Trump's FDA candidate tepidly backs function for vaccine consultants in safeguarded Senate look
Martin Makary, President Donald Trump's candidate to run the U.S. FDA, told lawmakers on Thursday he would convene a committee of vaccine advisors however stated he would review which clinical concerns require their input. It was one of several issues on which Makary, a Johns Hopkins doctor, kept his cards near to his chest while dealing with the Senate's Health, Education, Labor, and Pensions Committee for two hours.
Trump informs cabinet secretaries they, not Musk, are in charge of staff cuts
U.S. President Donald Trump informed his cabinet members on Thursday that they, not Elon Musk, have the last say on staffing and policy at their firms, according to a source familiar with the matter. The billionaire Tesla CEO and his Department of Government Efficiency will play an advisory role only, Trump stated, according to the source. Musk was in the space and told the cabinet he was excellent with Trump's strategy, the source said.

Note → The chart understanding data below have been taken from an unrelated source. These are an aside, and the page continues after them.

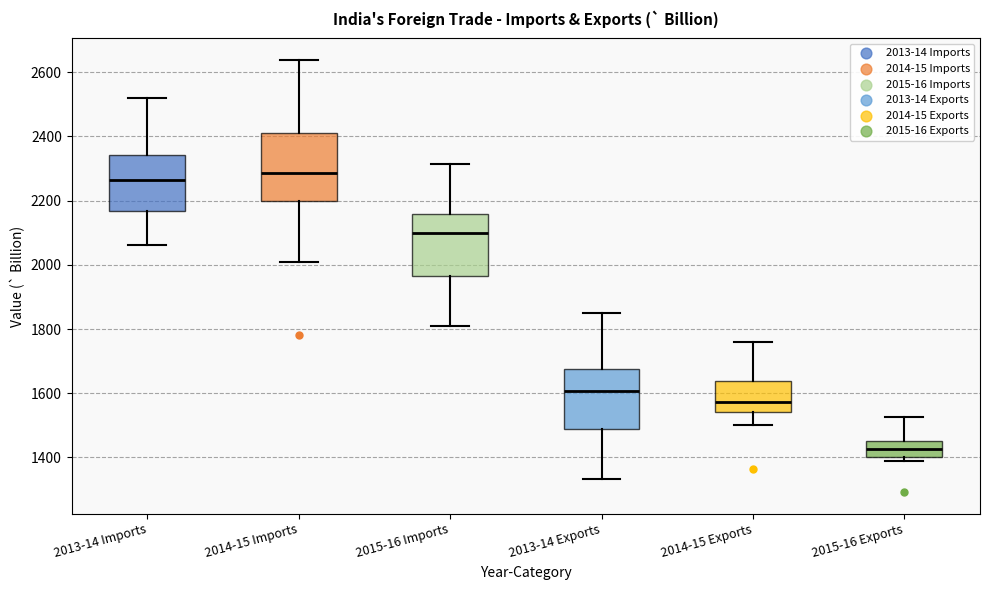

Reading left to right, read every box against the y-axis: the position of its median line, the range the box covers, and the ends of its whiskers. The values are not printed on the chart, so give them approximately, as read against the axis.

2013-14 Imports: median 2260, box 2160 to 2340, whiskers 2060 to 2520
2014-15 Imports: median 2280, box 2200 to 2420, whiskers 2000 to 2640
2015-16 Imports: median 2100, box 1960 to 2160, whiskers 1800 to 2320
2013-14 Exports: median 1600, box 1480 to 1680, whiskers 1340 to 1860
2014-15 Exports: median 1580, box 1540 to 1640, whiskers 1500 to 1760
2015-16 Exports: median 1420, box 1400 to 1460, whiskers 1380 to 1520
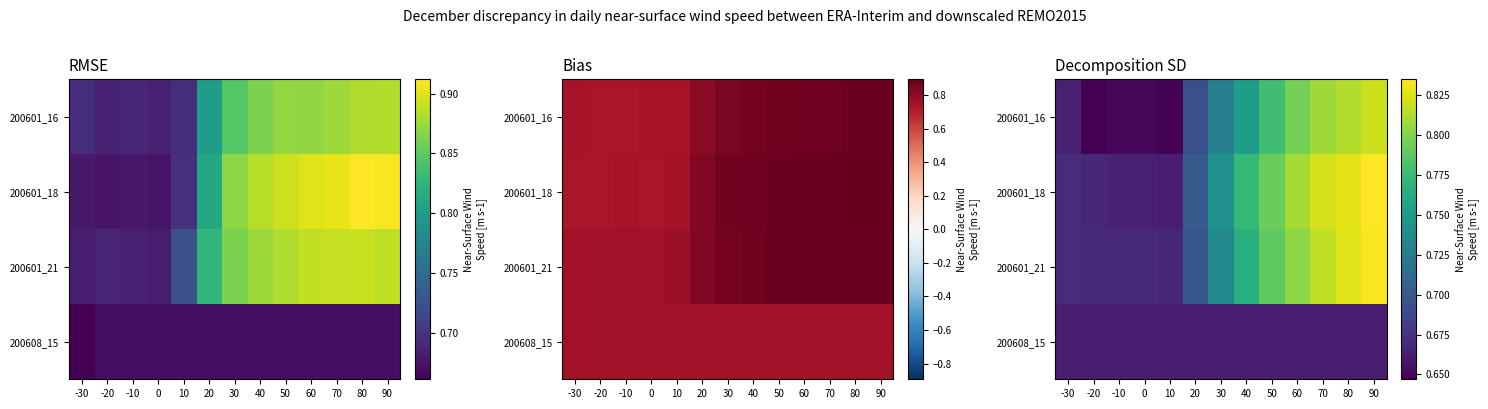

Is the value of 200601_18 at 30 greater than the value of 200608_15 at 10?

Yes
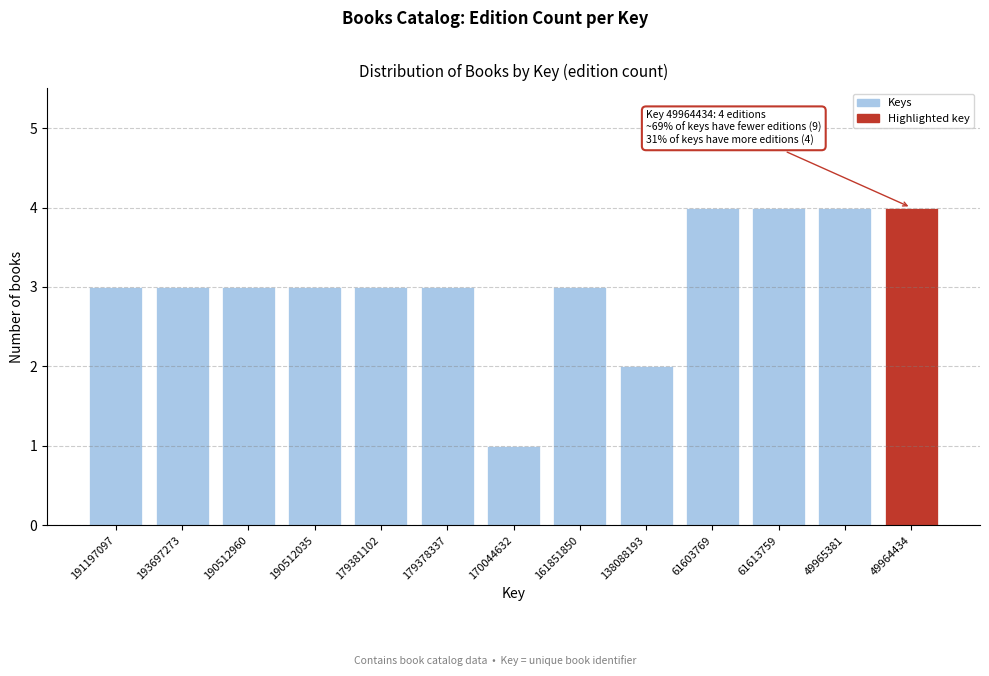

Reading left to right, extract all data points from this chart.

191197097=3	193697273=3	190512960=3	190512035=3	179381102=3	179378337=3	170044632=1	161851850=3	138088193=2	61603769=4	61613759=4	49965381=4	49964434=4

Promote permanent US daytime saving time frozen as Trump states Americans are divided
A three-year congressional effort to make daylight conserving time permanent in the United States appears to have actually halted, with President Donald Trump saying on Thursday that Americans are evenly divided over the issue. Daylight saving time - putting the clocks forward one hour during the summer half of the year to make the many of the longer evenings - has remained in place in almost all of the United States since the 1960s, however advocates have actually pushed to make it year-round.
Sean 'Diddy' Combs faces brand-new indictment, is accused of 'required labor'
U.S. district attorneys on Thursday unveiled a new indictment versus Sean "Diddy" Combs, accusing the hip-hop mogul of requiring employees to work long hours and threatening to penalize those who did not help in his two-decade sex trafficking scheme. Combs, 55, still deals with a scheduled May 5 trial in Manhattan on federal charges of racketeering conspiracy, sex trafficking and transportation to engage in prostitution. He has actually pleaded not guilty.
US federal employees struck back at Trump mass firings with class action complaints
U.S. government staff members who have been fired in the Trump administration's purge of just recently worked with workers are reacting with class action-style problems claiming that the mass firings are unlawful and 10s of thousands of individuals should get their tasks back. Lawyers at two companies stated on Thursday that they had submitted six appeals with the federal Merit Systems Protection Board since recently and, along with other law office, plan to produce 15 more on an agency-by-agency basis on behalf of large groups of employees who were fired in recent weeks.
Trump administration must make some foreign aid payments by Monday, judge guidelines
The Trump administration must make some payments to foreign help specialists and grant receivers by 6 p.m. (1100 GMT) on Monday, a federal judge ruled on Thursday, a day after the U.S. Supreme Court rebuffed the administration's request to avoid a due date for the payments. The ruling by U.S. District Judge Amir Ali came at the end of a hearing in a claim by contractors and non-profit grant receivers challenging President Donald Trump's wide-ranging freeze of U.S. foreign help, a day after the groups got an increase from the Supreme Court. It buys the government to pay billings submitted by the complainants in the event before February 13.